MADISON, Wis. – Attorney General Josh Kaul is announcing today a statewide initiative, led by the Wisconsin Department of Justice (DOJ), with support from district attorneys, survivor groups, and crime victim services professionals, which will review reports of clergy and faith leader abuse in Wisconsin.
Survivors, their friends and family, or anyone who has information about the church’s response to abuse are encouraged to report clergy and faith leader abuse online at SupportSurvivors.widoj.gov or by calling 1-877-222-2620.
“The people of Wisconsin, and especially victims, deserve an independent review of clergy and faith leader abuse,” said Attorney General Kaul. “With this initiative, we are seeking to ensure that survivors of clergy and faith leader abuse have access to needed victim services, to help prevent future cases of sexual assault, and to get accountability to the extent possible.”
“Survivors are grateful to the Attorney General for his commitment to pursue justice for victims of clergy abuse and tell the truth about the full extent and impact of abuse and institutional concealment in Wisconsin’s faith-based organizations.

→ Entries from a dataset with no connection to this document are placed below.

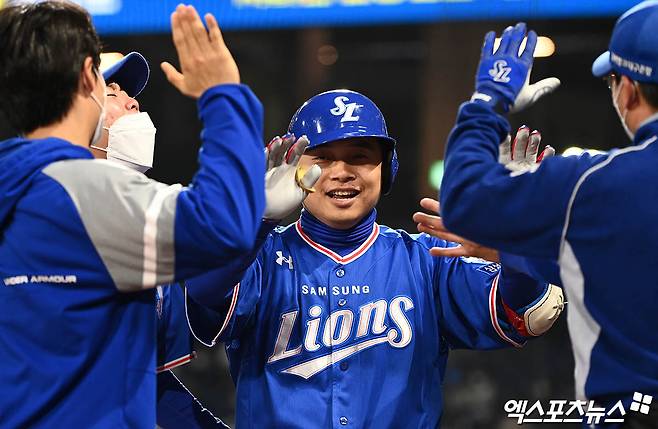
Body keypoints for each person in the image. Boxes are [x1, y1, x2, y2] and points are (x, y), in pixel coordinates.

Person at [181, 89, 564, 428]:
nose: (342, 173)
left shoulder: (427, 259)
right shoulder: (260, 258)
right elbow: (203, 294)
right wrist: (256, 222)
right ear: (293, 167)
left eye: (360, 157)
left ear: (387, 168)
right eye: (324, 158)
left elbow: (529, 310)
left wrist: (519, 235)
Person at [0, 2, 264, 428]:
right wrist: (224, 97)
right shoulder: (91, 191)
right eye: (115, 91)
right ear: (87, 77)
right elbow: (222, 227)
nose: (133, 102)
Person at [438, 2, 658, 427]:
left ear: (627, 89)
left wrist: (488, 102)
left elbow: (464, 199)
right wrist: (516, 253)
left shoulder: (593, 183)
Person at [100, 51, 227, 428]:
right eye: (111, 92)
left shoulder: (149, 220)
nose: (133, 101)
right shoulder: (35, 209)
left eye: (129, 93)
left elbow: (146, 385)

This initiative is the result of many decades of survivors courageously coming forward to tell their stories,” said Peter Isely, Program Director of Nate’s Mission, and founding member of Survivors Network of Those Abused by Priests (SNAP).
This initiative will include an independent and thorough review of sexual abuse committed by clergy and faith leaders in Wisconsin, no matter when that abuse occurred.
Through this initiative, DOJ will provide survivors of clergy and faith leader abuse with a safe and confidential means to obtain support from DOJ’s Office of Crime Victim Services and referrals to available services.
The initiative also will provide a confidential means for:
- survivors to report sexual abuse by clergy and faith leaders;
- others who have witnessed, know about, or suspect such abuse to report it; and
- people to report what they know about the response to or concealment of abuse by clergy and faith leaders.
DOJ will gather information directly from survivors and their family, friends, and advocates through the contact number identified above and an online submission form at the website identified above. DOJ also hopes to receive documents and information from dioceses and religious orders in Wisconsin. As part of the review, victim advocates and/or sensitive crimes investigators may follow up with survivors to conduct trauma-informed interviews. To the extent that further investigation is necessary to support potential prosecutions, with the victim’s consent DOJ will refer those cases to local law enforcement and district attorneys.
DOJ has recently been in contact with the five Catholic dioceses in Wisconsin, as well as several religious orders with priests in Wisconsin, in order to inform them of this review and to discuss next steps.